6) High bounce rate: for some reason they just go away

website bounce rate

Bounce rate shows how many people leave your website after viewing only one page. You’d want this number to be as low as possible of course. You can always check out the bounce rate of your website in your Google Analytics account (check it for your homepage first).

Oftentimes, it’s hard to see why the bounce rate is high. Your homepage may be informative, eye-catching and easy-to-use but people are still navigating away. Some typical reasons may be low page speed, usability and design issues which you’ll need to check out. Consider also making some changes to your content to see if it can be more enticing (this is especially true for headlines) as well as try and test different locations for calls-to-action.

7) No opt-in forms inviting customers to join your community

What’s the No.1 thing every real estate agent needs? That’s right, a solid email list of interested homebuyers to reach out to. So next thing you must do is make opt-in forms for capturing emails available everywhere on your site.

Any form could do: property alerts, newsletter subscription, blog subscription, notifiers on recent market and price changes, your content downloads, etc. – anything that you’re offering to your customers. This way you provide your visitors with a quick and easy way to join you and stay tuned on all important local goings-on.

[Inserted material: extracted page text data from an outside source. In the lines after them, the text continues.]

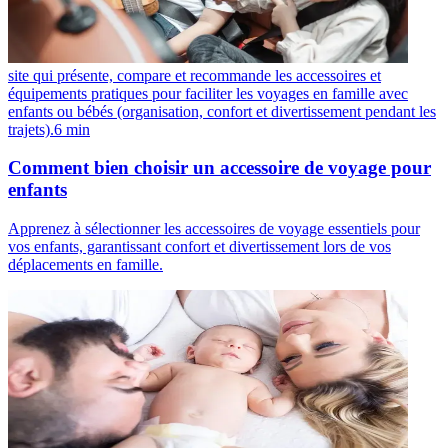
site qui présente, compare et recommande les accessoires et
équipements pratiques pour faciliter les voyages en famille avec
enfants ou bébés (organisation, confort et divertissement pendant les
trajets).
6
min
Comment bien choisir un accessoire de voyage pour
enfants
Apprenez à sélectionner les accessoires de voyage essentiels pour
vos enfants, garantissant confort et divertissement lors de vos
déplacements en famille.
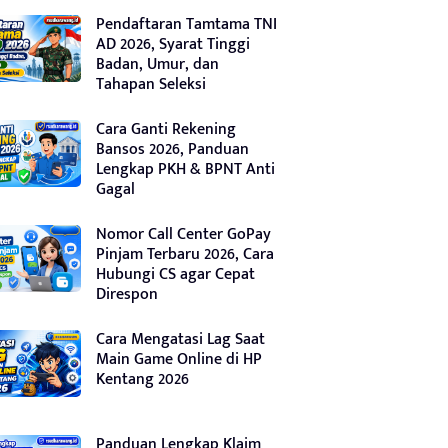
Pendaftaran Tamtama TNI
AD 2026, Syarat Tinggi
Badan, Umur, dan
Tahapan Seleksi
Cara Ganti Rekening
Bansos 2026, Panduan
Lengkap PKH & BPNT Anti
Gagal
Nomor Call Center GoPay
Pinjam Terbaru 2026, Cara
Hubungi CS agar Cepat
Direspon
Cara Mengatasi Lag Saat
Main Game Online di HP
Kentang 2026
Panduan Lengkap Klaim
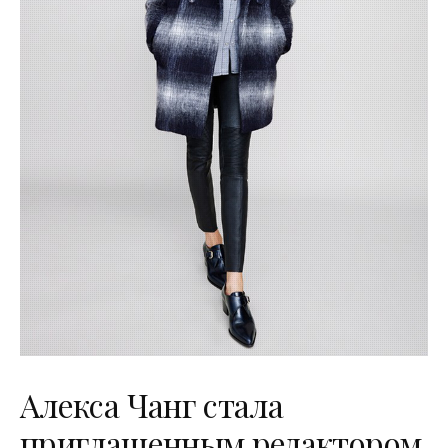
Алекса Чанг стала
приглашенным редактором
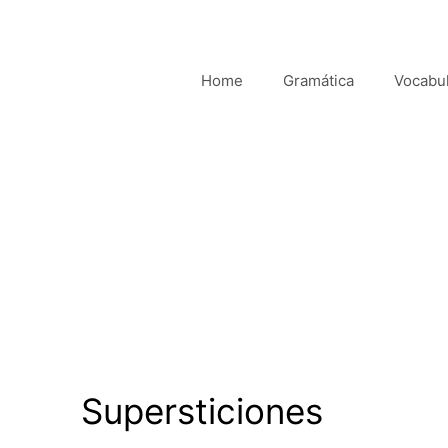
Home
Gramática
Vocabul
Supersticiones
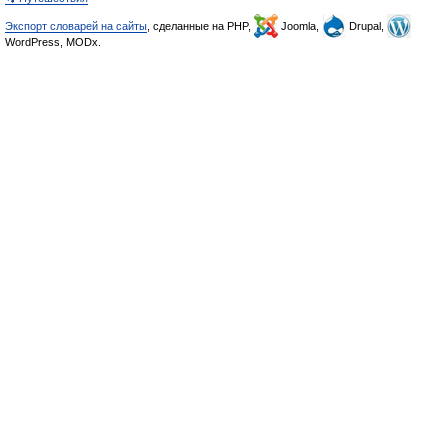
Экспорт словарей на сайты
, сделанные на PHP,
Joomla,
Drupal,
WordPress, MODx.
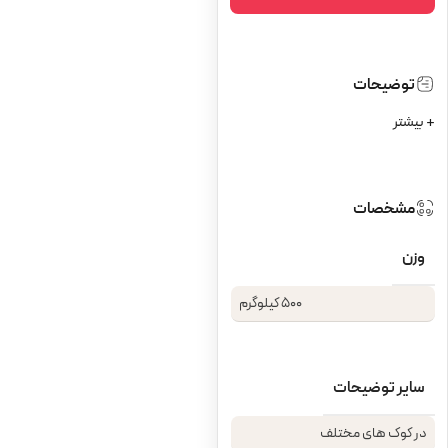
توضیحات
+ بیشتر
مشخصات
وزن
500 کیلوگرم
سایر توضیحات
در کوک های مختلف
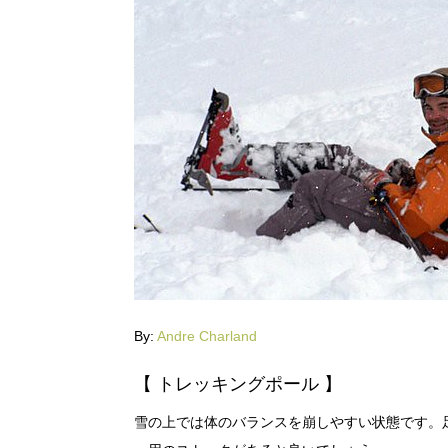
By:
Andre Charland
【 トレッキングポール 】
雪の上では体のバランスを崩しやすい状態です。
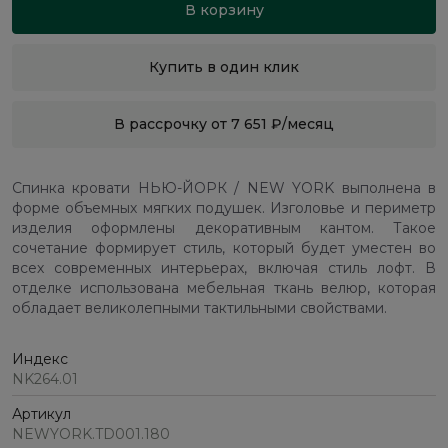
В корзину
Купить в один клик
В рассрочку от 7 651 ₽/месяц
Спинка кровати НЬЮ-ЙОРК / NEW YORK выполнена в
форме объемных мягких подушек. Изголовье и периметр
изделия оформлены декоративным кантом. Такое
сочетание формирует стиль, который будет уместен во
всех современных интерьерах, включая стиль лофт. В
отделке использована мебельная ткань велюр, которая
обладает великолепными тактильными свойствами.
Индекс
NK264.01
Артикул
NEWYORK.TD001.180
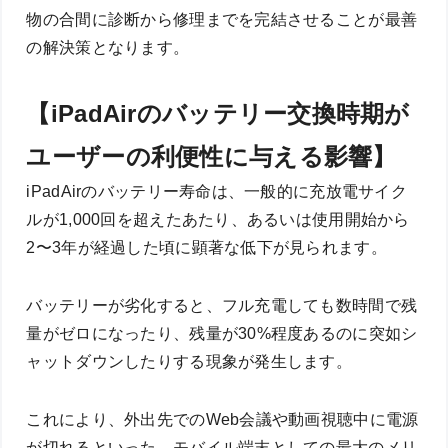
物の合間に診断から修理までを完結させることが最善
の解決策となります。
【iPadAirのバッテリー交換時期が
ユーザーの利便性に与える影響】
iPadAirのバッテリー寿命は、一般的に充放電サイク
ルが1,000回を超えたあたり、あるいは使用開始から
2〜3年が経過した頃に顕著な低下が見られます。
バッテリーが劣化すると、フル充電しても数時間で残
量がゼロになったり、残量が30%程度あるのに突如シ
ャットダウンしたりする現象が発生します。
これにより、外出先でのWeb会議や動画視聴中に電源
が切れるといった、モバイル端末としての最大のメリ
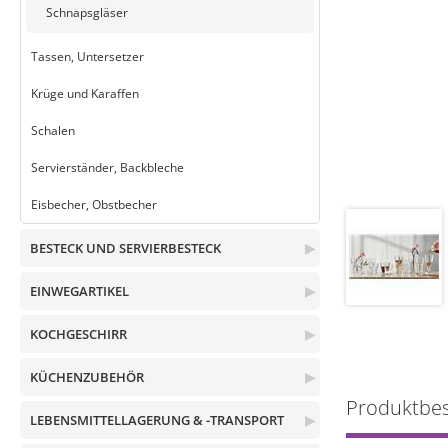
Schnapsgläser
Tassen, Untersetzer
Krüge und Karaffen
Schalen
Servierständer, Backbleche
Eisbecher, Obstbecher
BESTECK UND SERVIERBESTECK
▶
EINWEGARTIKEL
▶
KOCHGESCHIRR
▶
KÜCHENZUBEHÖR
▶
Produktbe
LEBENSMITTELLAGERUNG & -TRANSPORT
▶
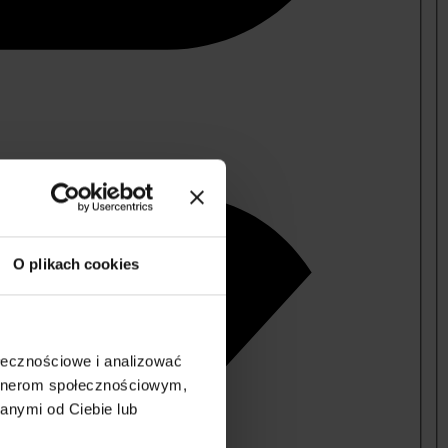
O plikach cookies
ołecznościowe i analizować
artnerom społecznościowym,
anymi od Ciebie lub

Encourage-people-to-join-you-real-estate-community

Make your opt-in forms and calls-to-action clearly visible (try an eye-catching color combination) on every page of your website. This is an essential step towards growing your email list. If you’re running your website on WordPress, you can check out the plugins you can use for building opt-in forms.

8) Low conversion rate which means you don’t sell enough

Conversion rate is your most important indicator to look at when deciding to renovate your real estate website. There can be plenty of reasons why it’s low but the above points explain the major ones pretty well.

Consider setting up goals in your Google Analytics and Google AdWords (if you’re running paid advertising campaigns) as this will show you how much your online marketing campaigns cost you and how they pay off. You’ll then be able to track how all improvements you made to your website translate into revenues.

What’s next?

It really takes a lot of time and dedication to build a real estate website that speaks to your visitors. So many issues to consider and so many things that need to play nicely together to showcase your beautiful properties in the best way possible. The above tips give you good direction on where to start first-hand. Once you’ve managed to fix them, that’s a really important milestone to be proud of.